Segment Open
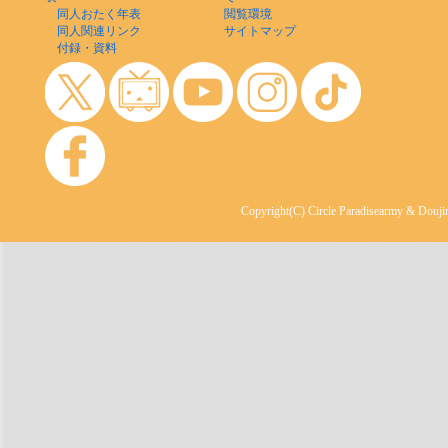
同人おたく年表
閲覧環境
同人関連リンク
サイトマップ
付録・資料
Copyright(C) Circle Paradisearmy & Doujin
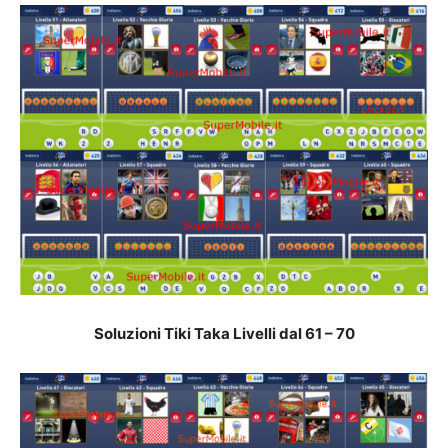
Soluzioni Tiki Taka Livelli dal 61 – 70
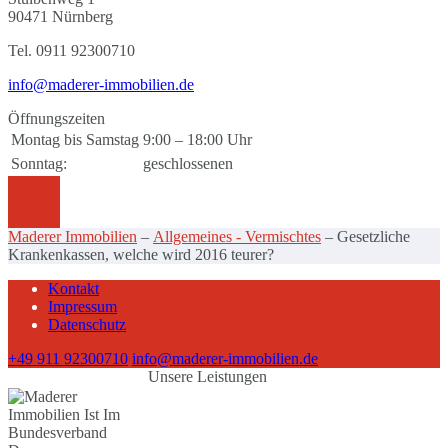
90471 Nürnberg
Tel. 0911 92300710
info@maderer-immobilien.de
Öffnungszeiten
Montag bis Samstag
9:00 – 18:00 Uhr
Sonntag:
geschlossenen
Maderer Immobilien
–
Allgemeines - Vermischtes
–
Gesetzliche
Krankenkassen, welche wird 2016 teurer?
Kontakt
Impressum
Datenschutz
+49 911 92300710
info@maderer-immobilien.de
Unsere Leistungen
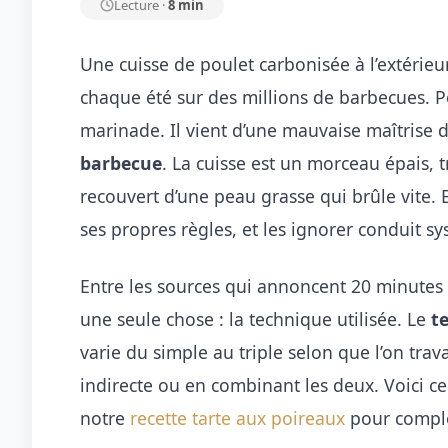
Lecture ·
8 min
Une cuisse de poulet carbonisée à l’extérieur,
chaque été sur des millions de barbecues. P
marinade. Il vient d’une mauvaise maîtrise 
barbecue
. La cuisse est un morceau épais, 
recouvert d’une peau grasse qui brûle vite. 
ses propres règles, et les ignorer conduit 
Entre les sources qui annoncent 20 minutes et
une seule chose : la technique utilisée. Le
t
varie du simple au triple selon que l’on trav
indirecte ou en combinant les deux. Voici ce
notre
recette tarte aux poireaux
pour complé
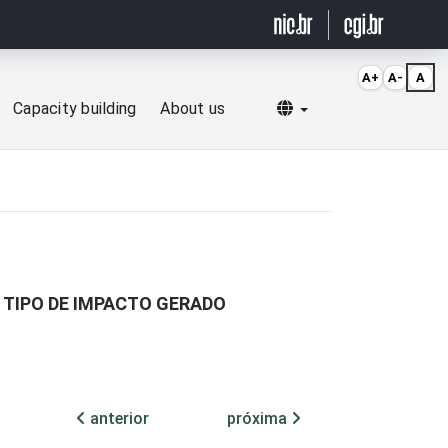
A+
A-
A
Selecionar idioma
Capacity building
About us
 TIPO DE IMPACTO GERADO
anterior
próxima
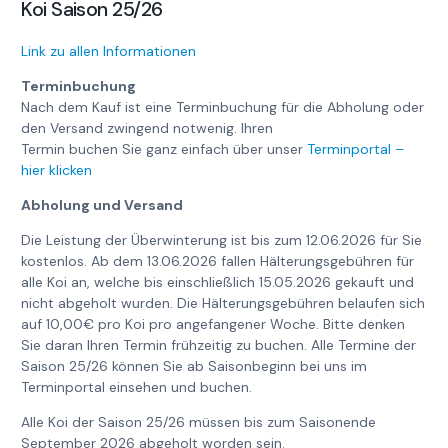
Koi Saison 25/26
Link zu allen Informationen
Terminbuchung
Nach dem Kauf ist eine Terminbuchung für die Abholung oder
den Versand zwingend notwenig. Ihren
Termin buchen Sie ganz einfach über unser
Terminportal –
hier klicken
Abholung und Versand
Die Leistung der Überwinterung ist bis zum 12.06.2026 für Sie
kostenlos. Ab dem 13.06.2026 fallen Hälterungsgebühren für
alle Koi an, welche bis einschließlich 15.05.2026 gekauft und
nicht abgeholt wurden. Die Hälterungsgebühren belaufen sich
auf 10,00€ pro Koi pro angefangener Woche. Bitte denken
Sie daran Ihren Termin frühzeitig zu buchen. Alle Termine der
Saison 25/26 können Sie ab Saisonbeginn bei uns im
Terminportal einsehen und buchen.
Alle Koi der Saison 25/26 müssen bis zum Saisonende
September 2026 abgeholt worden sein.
Segment Closed
TASK TO COMPLETE:
Transcribe the lines above exactly, setting aside any picture among them.

RESULT FOR THIS TASK:
同人おたく年表
閲覧環境
同人関連リンク
サイトマップ
付録・資料
Copyright(C) Circle Paradisearmy & Doujin
Soluzioni Tiki Taka Livelli dal 61 – 70
90471 Nürnberg
Tel. 0911 92300710
info@maderer-immobilien.de
Öffnungszeiten
Montag bis Samstag
9:00 – 18:00 Uhr
Sonntag:
geschlossenen
Maderer Immobilien
–
Allgemeines - Vermischtes
–
Gesetzliche
Krankenkassen, welche wird 2016 teurer?
Kontakt
Impressum
Datenschutz
+49 911 92300710
info@maderer-immobilien.de
Unsere Leistungen
Lecture ·
8 min
Une cuisse de poulet carbonisée à l’extérieur,
chaque été sur des millions de barbecues. P
marinade. Il vient d’une mauvaise maîtrise 
barbecue
. La cuisse est un morceau épais, 
recouvert d’une peau grasse qui brûle vite. 
ses propres règles, et les ignorer conduit 
Entre les sources qui annoncent 20 minutes et
une seule chose : la technique utilisée. Le
t
varie du simple au triple selon que l’on trav
indirecte ou en combinant les deux. Voici ce
notre
recette tarte aux poireaux
pour complé
A+
A-
A
Selecionar idioma
Capacity building
About us
 TIPO DE IMPACTO GERADO
anterior
próxima
Koi Saison 25/26
Link zu allen Informationen
Terminbuchung
Nach dem Kauf ist eine Terminbuchung für die Abholung oder
den Versand zwingend notwenig. Ihren
Termin buchen Sie ganz einfach über unser
Terminportal –
hier klicken
Abholung und Versand
Die Leistung der Überwinterung ist bis zum 12.06.2026 für Sie
kostenlos. Ab dem 13.06.2026 fallen Hälterungsgebühren für
alle Koi an, welche bis einschließlich 15.05.2026 gekauft und
nicht abgeholt wurden. Die Hälterungsgebühren belaufen sich
auf 10,00€ pro Koi pro angefangener Woche. Bitte denken
Sie daran Ihren Termin frühzeitig zu buchen. Alle Termine der
Saison 25/26 können Sie ab Saisonbeginn bei uns im
Terminportal einsehen und buchen.
Alle Koi der Saison 25/26 müssen bis zum Saisonende
September 2026 abgeholt worden sein.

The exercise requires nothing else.